Mathematics and Computation

A blog about mathematics for computers

A general definition of dependent type theories

The preprint version of the paper A general definition of dependent type theories has finally appeared on the arXiv! Over three years ago Peter Lumsdaine invited me to work on the topic, which I gladly accepted, and dragged my student Philipp Haselwarter into it. We set out to give an answer to the queation:

What is type theory, precisely?

At least for me the motivation to work on such a thankless topic came from Vladimir Voevodsky, who would ask the question to type-theoretic audiences. Some took him to be a troll and others a newcomer who just had to learn more type theory. I was among the latter, but eventually the question got through to me – I could point to any number of specific examples of type theories, but not a comprehensive and mathematically precise definition of the general concept.

It is too easy to dismiss the question by claiming that type theory is an open-ended concept which therefore cannot be completely captured by any mathematical definition.
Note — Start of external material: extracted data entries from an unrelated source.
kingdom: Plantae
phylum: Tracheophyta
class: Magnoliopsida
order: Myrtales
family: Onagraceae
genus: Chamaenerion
Of course it is open-ended, but it does not follow at all that we should not even attempt to define it. If geometers were equally fatalistic about the open-ended notion of space we would never have had modern geometry, topology, sheaves – heck, half of 20th century mathematics would not be there!

Of course, we are neither the first nor the last to give a definition of type theory, and that is how things should be. We claim no priority or supremacy over other definitions and views of type theory. Our approach could perhaps be described as "concrete" and "proof-theoretic":

  1. We wanted to stay close to traditional syntax.
  2. We gave a complete and precise definition.
  3. We aimed for a level of generality that allows useful meta-theory of a wide range of type theories.

One can argue each of the above points, and we have done so among ourselves many times. Nevertheless, I feel that we have accomplished something worthwhile – but the ultimate judges will be our readers, or lack of them. You are kindly invited to take a look at the paper.

Download PDF: arxiv.org/pdf/2009.05539.pdf

I should not forget to mention that Peter, with modest help from Philipp and me, formalized almost the entire paper in Coq! See the repository general-type-theories at GitHub.